A partir dos 12 meses o programa garante o fornecimento de leite para os bebês e, quando chega a idade escolar, acompanham a matrícula em creches municipais, tudo coordenado pelo cadastro único da prefeitura. Fruto do esforço de integração entre várias secretarias, o FQA é uma vitrine da Prefeitura de Boa Vista e já inspirou outras cidades do país. Seus benefícios são uma forma de atrair as novas famílias e garantir o seguimento nas reuniões em grupo.
“Eu tinha muita ausência de verdura, fibras, doces que eu não tinha muita ideia, e as reuniões ensinaram que eu não podia comer de forma exagerada. Eu comecei a me cuidar melhor por conta das reuniões, diabete gestacional, pré-eclâmpsia, hipertensão, são coisas que eu vim aprendendo no programa.

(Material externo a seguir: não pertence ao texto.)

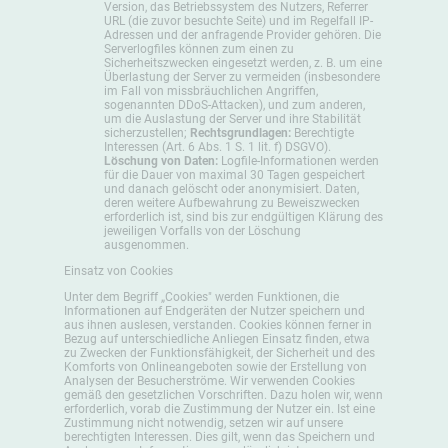
Version, das Betriebssystem des Nutzers, Referrer
URL (die zuvor besuchte Seite) und im Regelfall IP-
Adressen und der anfragende Provider gehören. Die
Serverlogfiles können zum einen zu
Sicherheitszwecken eingesetzt werden, z. B. um eine
Überlastung der Server zu vermeiden (insbesondere
im Fall von missbräuchlichen Angriffen,
sogenannten DDoS-Attacken), und zum anderen,
um die Auslastung der Server und ihre Stabilität
sicherzustellen;
Rechtsgrundlagen:
Berechtigte
Interessen (Art. 6 Abs. 1 S. 1 lit. f) DSGVO).
Löschung von Daten:
Logfile-Informationen werden
für die Dauer von maximal 30 Tagen gespeichert
und danach gelöscht oder anonymisiert. Daten,
deren weitere Aufbewahrung zu Beweiszwecken
erforderlich ist, sind bis zur endgültigen Klärung des
jeweiligen Vorfalls von der Löschung
ausgenommen.
Einsatz von Cookies
Unter dem Begriff „Cookies" werden Funktionen, die
Informationen auf Endgeräten der Nutzer speichern und
aus ihnen auslesen, verstanden. Cookies können ferner in
Bezug auf unterschiedliche Anliegen Einsatz finden, etwa
zu Zwecken der Funktionsfähigkeit, der Sicherheit und des
Komforts von Onlineangeboten sowie der Erstellung von
Analysen der Besucherströme. Wir verwenden Cookies
gemäß den gesetzlichen Vorschriften. Dazu holen wir, wenn
erforderlich, vorab die Zustimmung der Nutzer ein. Ist eine
Zustimmung nicht notwendig, setzen wir auf unsere
berechtigten Interessen. Dies gilt, wenn das Speichern und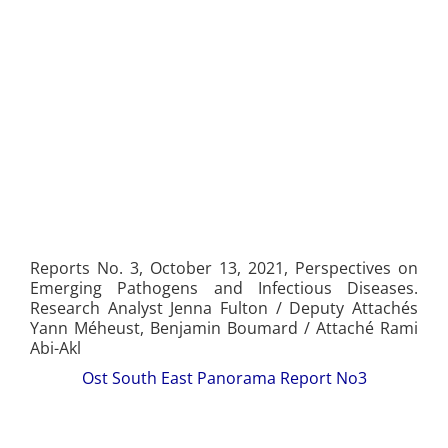
Reports No. 3, October 13, 2021, Perspectives on
Emerging Pathogens and Infectious Diseases.
Research Analyst Jenna Fulton / Deputy Attachés
Yann Méheust, Benjamin Boumard / Attaché Rami
Abi-Akl
Ost South East Panorama Report No3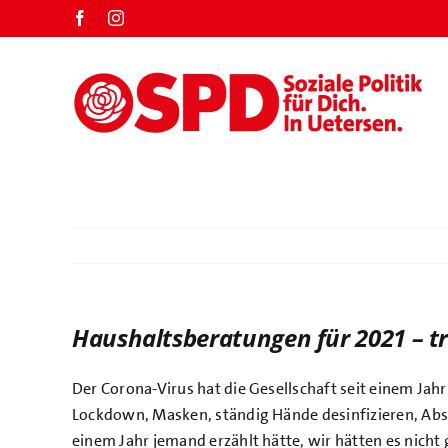
Zum
Facebook
Instagram
Inhalt
springen
Haushaltsberatungen für 2021 – t
Der Corona-Virus hat die Gesellschaft seit einem Jahr 
Lockdown, Masken, ständig Hände desinfizieren, Abs
einem Jahr jemand erzählt hätte, wir hätten es nicht 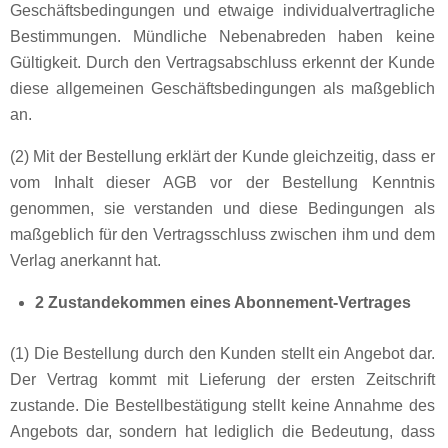
Geschäftsbedingungen und etwaige individualvertragliche
Bestimmungen. Mündliche Nebenabreden haben keine
Gültigkeit. Durch den Vertragsabschluss erkennt der Kunde
diese allgemeinen Geschäftsbedingungen als maßgeblich
an.
(2) Mit der Bestellung erklärt der Kunde gleichzeitig, dass er
vom Inhalt dieser AGB vor der Bestellung Kenntnis
genommen, sie verstanden und diese Bedingungen als
maßgeblich für den Vertragsschluss zwischen ihm und dem
Verlag anerkannt hat.
2 Zustandekommen eines Abonnement-Vertrages
(1) Die Bestellung durch den Kunden stellt ein Angebot dar.
Der Vertrag kommt mit Lieferung der ersten Zeitschrift
zustande. Die Bestellbestätigung stellt keine Annahme des
Angebots dar, sondern hat lediglich die Bedeutung, dass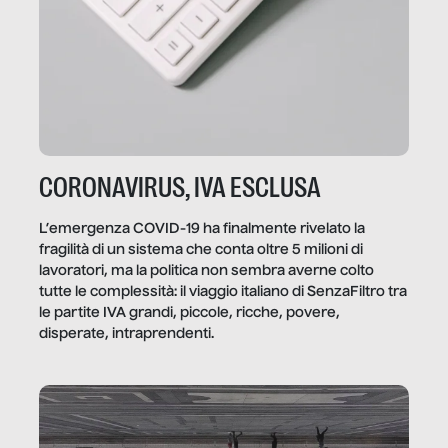
CORONAVIRUS, IVA ESCLUSA
L’emergenza COVID-19 ha finalmente rivelato la
fragilità di un sistema che conta oltre 5 milioni di
lavoratori, ma la politica non sembra averne colto
tutte le complessità: il viaggio italiano di SenzaFiltro tra
le partite IVA grandi, piccole, ricche, povere,
disperate, intraprendenti.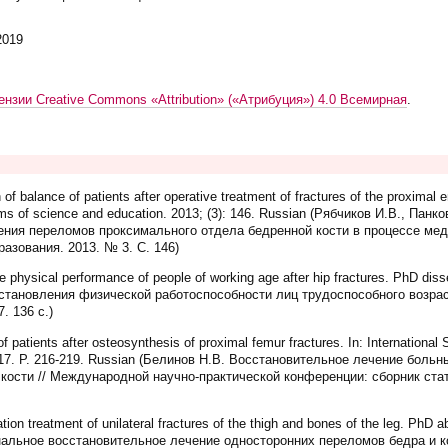
2019
ензии Creative Commons «Attribution» («Атрибуция») 4.0 Всемирная
.
 balance of patients after operative treatment of fractures of the proximal e
lems of science and education. 2013; (3): 146. Russian (Рябчиков И.В., Па
ения переломов проксимального отдела бедренной кости в процессе мед
азования. 2013. № 3. С. 146)
 physical performance of people of working age after hip fractures. PhD diss
сстановления физической работоспособности лиц трудоспособного возрас
. 136 c.)
f patients after osteosynthesis of proximal femur fractures. In: International 
a , 2017. P. 216-219. Russian (Белинов Н.В. Восстановительное лечение бо
ости // Международной научно-практической конференции: сборник стате
ion treatment of unilateral fractures of the thigh and bones of the leg. PhD a
альное восстановительное лечение односторонних переломов бедра и к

Todas essas experiências eu consegui por conta das reuniões. A primeira mudança que eu achei foi o acolhimento. Aqui a gente consegue tanto conhecer as experiências de outras como falar das próprias experiências, e isso é muito bom, principalmente para quem não tem aquele acompanhamento de família. Eu aprendi aqui que a primeira infância é desde quando ele nasce, é tudo que ele aprende. São as primeiras coisinhas que ele vem fazendo, aquela primeira conexão, aquele primeiro laço”, completa Yaritzha.
Chamada de capital brasileira da primeira infância, Boa Vista tem um histórico de programas e intervenções urbanas com foco no desenvolvimento dos pequenos cidadãos, ainda nos primeiros anos de vida. O Família que Acolhe é uma destas referências e, prestes a completar 10 anos de atuação na cidade, dá exemplo de acolhimento e cuidado integral. A parentalidade construída coletivamente traz benefícios para as crianças, as famílias e toda a comunidade, sem diminuir o papel da gestão pública como indutor de processos e fornecedor da infraestrutura para tal.